One of the most important details is the ban on using “commercially acquired” personal data.
This essentially closes a common loophole that allows government agencies to buy data to bypass warrant requirements. For the context on this, under the 4th Amendment, govet agencies usually need a judge to sign a warrant before they can track your private digital life.
But over the last decade, a massive, legally gray loophole has opened up in the data broker industry. Thousands of private apps and companies constantly harvest your location, habits, and personal information to sell on the open market.
So here OpenAI is saying they will not let the government use its AI to analyze this purchased data. Even if the government legally bought your data from a broker, they cannot feed it into their models to conduct domestic surveillance.
Also intelligence agencies, like the NSA, are currently barred from using their services. Any future access for those agencies would require an entirely new contract modification and separate debate.
🗞️ Claude Code rolls out a voice mode capability.
Anthropic is rolling out Voice Mode for its Claude Code assistant to help developers code without using their hands.
Thariq Shihipar from the engineering team confirmed that 5% of users have access now, with a larger release coming soon. Typing /voice lets you speak commands directly, such as asking the system to clean up your authentication middleware.
It is currently unknown if there are specific limits on usage or if they partnered with companies like ElevenLabs to build it. This follows a similar update for their standard chatbot last May.
Claude Code is holding its own against competitors like Microsoft GitHub Copilot and Cursor, currently hitting $2.5 billion in run-rate revenue. Their user base has doubled since January, and the mobile app popularity grew after they publicly rejected using their technology for autonomous weapons or government surveillance.
🗞️ A Twitter post goes viral showing Qwen 3.5 2B (6-bit) running on iPhone 17 Pro
Here Qwen 3.5 2B (6-bit) running on iPhone 17 Pro, MLX-optimized. Outperforms models 4X its size with strong visual intelligence.
Powerful AI, now truly mobile.
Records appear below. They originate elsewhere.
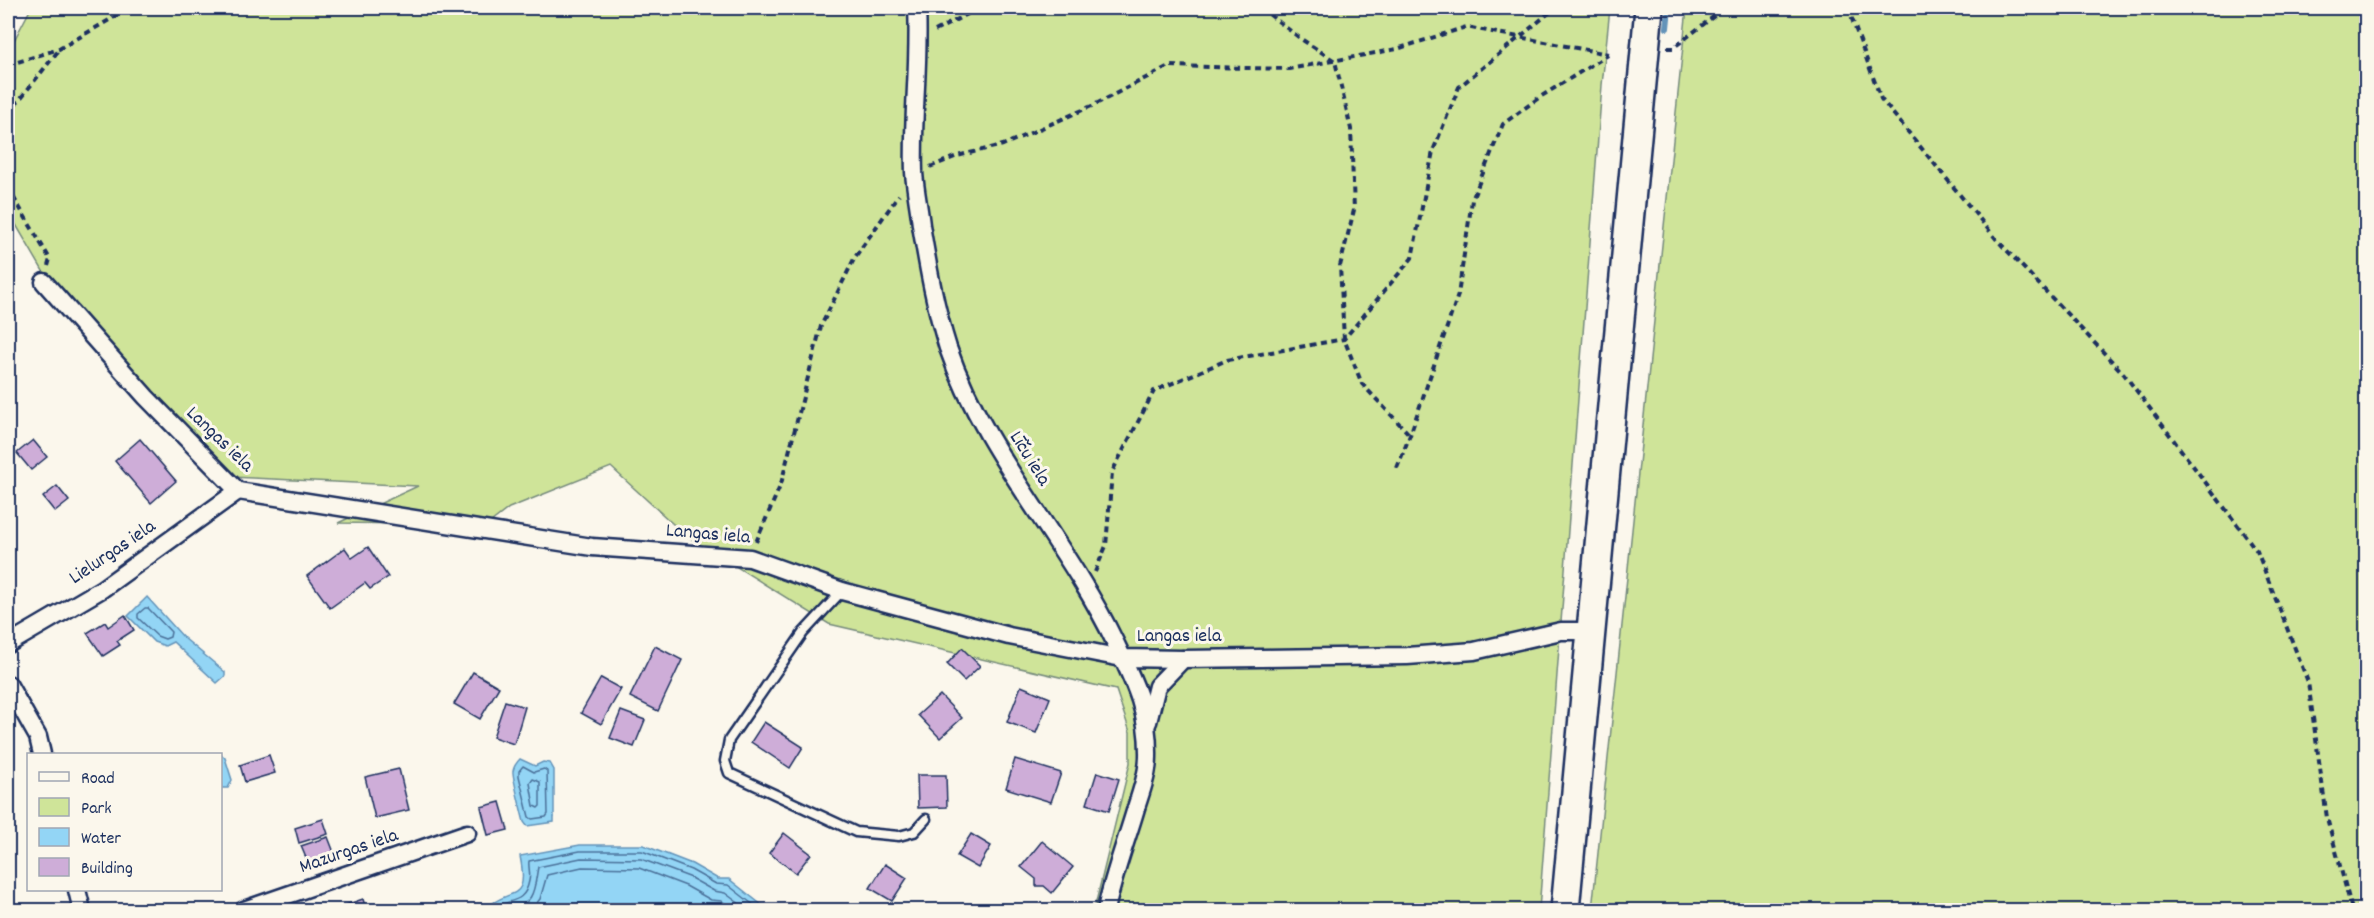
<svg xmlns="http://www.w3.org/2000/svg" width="2374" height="918" font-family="Dekko,sans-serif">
	<rect width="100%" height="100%" fill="#fbf7ec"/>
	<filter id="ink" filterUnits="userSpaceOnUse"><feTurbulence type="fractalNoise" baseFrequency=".0167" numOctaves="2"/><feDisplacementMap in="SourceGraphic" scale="12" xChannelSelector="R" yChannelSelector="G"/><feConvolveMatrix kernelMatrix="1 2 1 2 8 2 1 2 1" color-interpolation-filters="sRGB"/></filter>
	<g filter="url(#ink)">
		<g fill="#cfe499" stroke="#758a7c" stroke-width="1.5">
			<path d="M31,8H1610L1602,85L1539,910H1094L1130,763V732L1116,690L829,624L685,535L611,467L509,508L487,525L338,523L418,486L231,477L43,271L8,211V52Z"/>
			<path d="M1687,8H2366V910H1592Z"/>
		</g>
		<g fill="#93d5f5" stroke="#6393b9" stroke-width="1.5">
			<path d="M147,597L184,638L225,672V676L217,683L173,642L165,646L154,642L128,616Z"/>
			<path d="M221,754L225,758L232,780L228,788H221Z"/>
			<path d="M520,759L535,766L543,762L550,763L554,770V822L527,826L524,822C522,814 512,775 513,771C514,766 517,762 520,759Z"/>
			<path d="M580,845H643L692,864L718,879H729L768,910H588L583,908L571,910H484C509,885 530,906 520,856Z"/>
		</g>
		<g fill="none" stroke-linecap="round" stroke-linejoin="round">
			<g stroke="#4b719a" stroke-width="1.5">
				<path d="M145,608H148L171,632L170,637L165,639L157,636L138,618V614Z"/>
				<path d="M523,766L534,772L544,769L547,771L548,814L546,817L532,819L529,817L519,776V771Z"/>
				<path d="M533,779L540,782V806L538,808L534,806L530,783Z"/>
				<path d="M493,910C506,897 524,907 529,881C531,874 528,867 529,861L580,851H642L691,870L716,884L728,885L760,910"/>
				<path d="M509,910C536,904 534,888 538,867L581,858L641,859L689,877L714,891L725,893L748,910"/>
				<path d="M531,910L540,899L547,875L582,867L639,868L686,886L711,900L722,901L733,910"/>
			</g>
			<path stroke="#6393b9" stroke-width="6" d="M1667,28L1669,8"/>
		</g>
		<g fill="#ceadd8" stroke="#1b2f5e" stroke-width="1.5">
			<path d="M140,439L176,481L151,503L115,461Z"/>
			<path d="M33,440L47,457L31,470L17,453Z"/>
			<path d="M57,486L69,501L55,512L43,497Z"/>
			<path d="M368,547L388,577L370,589L365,583L330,608L307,576L345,548L352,558Z"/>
			<path d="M125,615L134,630L117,641L120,645L103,656L87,633L105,622L108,627Z"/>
			<path d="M655,646L682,660L658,711L630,697Z"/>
			<path d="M962,648L980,666L964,681L947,664Z"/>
			<path d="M473,672L499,687L480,719L454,704Z"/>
			<path d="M601,678L621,689L601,724L581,713Z"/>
			<path d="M1021,686L1050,698L1036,733L1007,722Z"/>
			<path d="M940,695L962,718L940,738L918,715Z"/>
			<path d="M505,701L525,707L514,744L493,737Z"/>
			<path d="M621,711L645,720L634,747L610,738Z"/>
			<path d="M764,722L803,747L790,768L751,742Z"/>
			<path d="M269,755L275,773L245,782L240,765Z"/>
			<path d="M1015,759L1061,773L1051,802L1006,788Z"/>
			<path d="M399,769L409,810L375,818L365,777Z"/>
			<path d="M1097,772L1119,779L1109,811L1087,804Z"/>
			<path d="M917,775H946L947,807L918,808Z"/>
			<path d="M500,802L508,830L488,835L481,807Z"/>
			<path d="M323,819L328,834L299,843L295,828Z"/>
			<path d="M784,833L811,854L796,873L769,853Z"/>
			<path d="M971,834L991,846L978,868L957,856Z"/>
			<path d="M328,837L335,855L309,865L301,846Z"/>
			<path d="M1042,841L1073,867L1052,893L1044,886H1036V879L1021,867Z"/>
			<path d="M885,864L907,878L892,901L870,888Z"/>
			<path d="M363,899L366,910H331Z"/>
		</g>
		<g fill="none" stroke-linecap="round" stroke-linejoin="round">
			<defs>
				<path id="lane" d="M842,591L803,633L729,740L725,761L729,773L856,832L899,836L914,832L926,819"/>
				<g id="street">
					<path d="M917,8C920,62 912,117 914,172C915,189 919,207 921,225C928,267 935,307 948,348C985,455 1066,540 1115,642C1134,682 1149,710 1148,757C1148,774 1141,792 1136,808C1126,842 1113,876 1106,910"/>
					<path d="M44,282L146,397L238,491L592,547L750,558L842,591L1009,636L1122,658L1183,659L1407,656L1474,651L1561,631H1591"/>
					<path d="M8,644L102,589L238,491"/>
					<path d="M8,684L38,737L42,754"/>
					<path d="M1148,722L1157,686L1183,659"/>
					<path d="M77,890L82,910"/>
					<path d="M244,910L467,833"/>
				</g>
				<path id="primary" d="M1565,910L1649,8"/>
			</defs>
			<use href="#lane" stroke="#1b2f5e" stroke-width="13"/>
			<use href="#street" stroke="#1b2f5e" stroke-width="21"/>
			<use href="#primary" stroke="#1b2f5e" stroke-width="32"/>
			<g stroke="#1b2f5e" stroke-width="4" stroke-dasharray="6 4.5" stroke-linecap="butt">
				<path d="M1261,8L1301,39L1335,61L1351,129L1354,210L1340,266L1344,339L1362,384L1410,435"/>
				<path d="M1848,8L1881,99L1997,240L2124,374L2257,551L2308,682L2327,818L2352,910"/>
				<path d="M935,31L979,8"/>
				<path d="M1667,48H1673L1713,17L1721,8"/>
				<path d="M8,65L59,49L130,8"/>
				<path d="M8,114L59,50"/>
				<path d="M930,167L957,156L1003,145L1094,105L1169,66L1289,69L1397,49L1466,27L1608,54"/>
				<path d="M8,188L50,259L48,266"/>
				<path d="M1397,468L1410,435L1458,295L1472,200L1503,124L1540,97L1608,55"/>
				<path d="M756,542L781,484L821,326L855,257L899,195"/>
				<path d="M1095,572L1106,546L1112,472L1154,391L1227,360L1344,339L1412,258L1433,151L1459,87L1555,8"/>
			</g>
			<use href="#lane" stroke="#fbf7ec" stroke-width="8"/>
			<use href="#street" stroke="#fbf7ec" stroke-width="16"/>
			<use href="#primary" stroke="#fbf7ec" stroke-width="27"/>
		</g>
	</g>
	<g text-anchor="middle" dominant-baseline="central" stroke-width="6" stroke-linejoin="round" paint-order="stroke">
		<g font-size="20" fill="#1b2f5e" stroke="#fbf7ec">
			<text transform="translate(219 440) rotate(44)">Langas iela</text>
			<text transform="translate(1029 459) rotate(58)">Līču iela</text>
			<text transform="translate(708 535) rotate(5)">Langas iela</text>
			<text transform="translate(113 553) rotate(-34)">Lielurgas iela</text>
			<text x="1179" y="637">Langas iela</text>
			<text transform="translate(349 852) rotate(-19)">Mazurgas iela</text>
		</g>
	</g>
	<rect width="2374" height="918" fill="none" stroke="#fbf7ec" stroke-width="30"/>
	<rect x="15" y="15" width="2344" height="888" fill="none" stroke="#1b2f5e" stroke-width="2" filter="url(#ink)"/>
	<rect x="27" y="753" width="195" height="138" fill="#fbf7ec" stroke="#a1a7b3" stroke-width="1.5"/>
	<rect x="39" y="772" width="30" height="9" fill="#fbf7ec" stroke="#a1a7b3" stroke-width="1.5"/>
	<text x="81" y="783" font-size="18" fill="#1b2f5e">Road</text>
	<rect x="39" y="798" width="30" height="18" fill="#cfe499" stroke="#a1a7b3" stroke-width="1.5"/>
	<text x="81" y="813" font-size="18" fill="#1b2f5e">Park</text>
	<rect x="39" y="828" width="30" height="18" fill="#93d5f5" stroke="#a1a7b3" stroke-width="1.5"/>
	<text x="81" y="843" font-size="18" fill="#1b2f5e">Water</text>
	<rect x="39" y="858" width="30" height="18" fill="#ceadd8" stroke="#a1a7b3" stroke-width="1.5"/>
	<text x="81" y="873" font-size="18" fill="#1b2f5e">Building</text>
</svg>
Opportunity for so many new products.
🗞️ Alibaba Qwen’s Tech Lead Junyang Lin, 2 Other Researchers Step Down
Their exit marks a major shift for one of the world’s most popular open-source AI families that has reached over 600M downloads.
Lin was the person who mostly talked to the public and shared their code, making him the human face of a project that rivals Meta’s Llama.
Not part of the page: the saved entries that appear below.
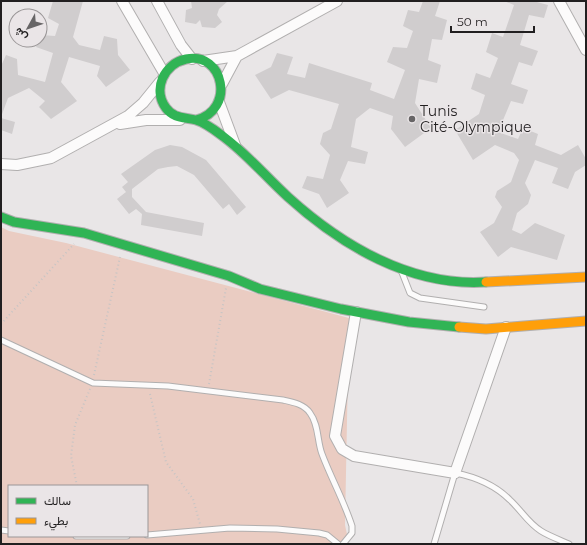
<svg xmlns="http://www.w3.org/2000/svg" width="587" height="545" font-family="Montserrat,Vazirmatn,sans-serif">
  <rect width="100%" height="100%" fill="#e9e6e7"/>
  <path fill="#eaccc2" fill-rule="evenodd" d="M1 227 9 231 66 243 349 318 345 525 349 544H1ZM9 486H147V536H9Z"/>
  <path fill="#d0cdce" d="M53 1H83L73 37 79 45 100 50 104 36 117 39 118 55 130 70 106 87 97 76 100 66 69 57 61 82 77 101 51 119 39 107 45 101 29 88 8 98 1 117V66L6 55 17 59 18 75 45 82 53 53 36 47 41 35 55 36 59 24 48 18Z
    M191 1H228L219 9 217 15 222 22 215 28 202 27 200 20 196 24 185 22 186 10 192 8Z
    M423 1H440L435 16 447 20 442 40 432 39 428 60 441 65 437 83 419 79 415 103 431 128 405 147 391 129 393 116 370 108 356 119 351 147 368 152 365 164 348 161 340 180 349 193 327 208 319 194 302 188 307 176 323 179 330 155 320 144 323 133 331 129 339 104 289 90 271 99 255 75 271 67 277 53 293 57 287 74 305 78 309 63 372 83 370 90 394 99 405 70 387 62 393 47 407 48 413 31 403 26 408 10 419 12Z
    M504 1H533L548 5 544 18 529 15 520 45 538 51 532 66 519 62 511 84 528 90 523 104 511 101 498 132 518 139 523 128 538 134 535 145 561 155 578 145 586 159V165L575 172 568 189 552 183 558 168 535 160 525 183 531 195 528 204 517 213 512 230 521 234 535 223 565 235 557 260 511 247 498 257 480 232 494 223 502 207 495 197 497 191 511 182 519 160 514 153 495 145 473 160 455 130 479 114 485 95 471 89 476 73 490 78 498 58 486 52 492 33 503 37 514 5Z
    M1 118 15 122 12 134 1 130Z
    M170 145 182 147 206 160 246 207 237 215 229 204 223 209 194 175 177 166 168 167 158 169 132 189V197L146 212 204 223 202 236 141 225 142 214 136 209 129 214 117 199 126 192 122 187 128 182 121 174 155 150Z"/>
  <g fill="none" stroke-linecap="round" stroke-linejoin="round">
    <g stroke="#b1afaf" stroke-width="7">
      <path id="lane" d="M401 270 410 293 420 298 484 307
        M1 340 93 383 168 386 283 400C292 402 304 404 310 413 319 425 317 441 322 454 331 478 344 501 352 526V533L343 544
        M1 530 9 531
        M147 535 230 528 277 529 319 533 327 535 338 544
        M76 536H127
        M434 544 455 473C476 477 494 484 510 500 521 510 528 523 541 531 549 536 560 540 569 544"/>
    </g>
    <g stroke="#b1afaf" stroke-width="12">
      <path id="street" d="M122 1 164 73
        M157 1 181 45 192 59
        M559 1 586 50
        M203 61 237 56 337 1
        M222 84 237 56
        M219 102 235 145
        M120 124 146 120H180
        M1 164 17 165 51 158 128 116 143 103 160 82
        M356 312 335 436 342 449 354 456 455 473 506 327"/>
    </g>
    <g stroke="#b1afaf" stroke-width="11">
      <path id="fast" d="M196 120C236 110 224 51 186 59 164 64 152 89 166 108 174 119 184 117 196 120 206 123 216 131 224 137 248 155 266 177 288 197 341 245 411 287 486 282
        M1 217 14 222 84 233 229 276 260 289 341 309 409 322 459 327"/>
    </g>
    <g stroke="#b1afaf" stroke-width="11">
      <path id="slow" d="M486 282 586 277
        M459 327 486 329 586 321"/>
    </g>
    <path stroke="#c6c4c4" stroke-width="2" stroke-dasharray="1 3" stroke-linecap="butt" d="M1 324 74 244
      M94 375 120 257
      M209 384 226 288
      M150 394 166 462 193 499 200 524
      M77 486 71 456 75 425 90 389"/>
    <use href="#lane" stroke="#fcfbfb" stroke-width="5"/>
    <use href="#street" stroke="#fcfbfb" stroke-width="10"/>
    <use href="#fast" stroke="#30b455" stroke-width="9"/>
    <use href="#slow" stroke="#ff9f0a" stroke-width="9"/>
  </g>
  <circle fill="#676566" stroke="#eae5e7" stroke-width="1.5" cx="412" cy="119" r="4"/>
  <g text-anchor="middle" stroke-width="3" stroke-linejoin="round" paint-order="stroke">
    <g font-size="14" fill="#211f20" stroke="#eae5e7" text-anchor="start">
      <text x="420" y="116">Tunis<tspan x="420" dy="16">Cité-Olympique</tspan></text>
    </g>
  </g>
  <rect width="587" height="545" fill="none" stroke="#211f20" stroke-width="4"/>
  <rect x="8" y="485" width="140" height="52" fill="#eae5e7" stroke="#9a9697"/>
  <rect x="16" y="498" width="20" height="6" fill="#30b455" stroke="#9a9697"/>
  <text x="44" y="505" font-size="12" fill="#211f20">سالك</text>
  <rect x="16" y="518" width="20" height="6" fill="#ff9f0a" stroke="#9a9697"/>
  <text x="44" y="525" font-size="12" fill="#211f20">بطيء</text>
  <g transform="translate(28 28) rotate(230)"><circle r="19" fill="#eae5e7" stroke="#9a9697"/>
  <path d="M0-3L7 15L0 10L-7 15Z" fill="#676566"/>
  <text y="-6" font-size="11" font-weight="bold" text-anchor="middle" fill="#211f20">ش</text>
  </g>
  <path d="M451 26v6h83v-6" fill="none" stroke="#211f20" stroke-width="2"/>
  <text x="457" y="26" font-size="12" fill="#211f20" stroke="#eae5e7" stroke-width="3" paint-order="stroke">50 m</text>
</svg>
During his time at Alibaba, he helped develop multimodal models, which are AI systems that can understand pictures and sounds just as easily as they read text.
He also pushed the team to use mixture of experts technology, where a massive AI is broken into smaller groups of specialists to save on computing power.
This method ensures that the AI only uses the specific brain parts it needs for a task, which helps it run faster on less expensive hardware.
Lin was open about the fact that US labs have 10 to 100 times more computing power than labs in China. Because of this chip shortage, his team had to focus on clever software engineering and math to make their models perform at a world-class level.
The Qwen family has grown to include models for coding, math, and logic, with over 170,000 different versions created by the developer community.
That’s a wrap for today, see you all tomorrow.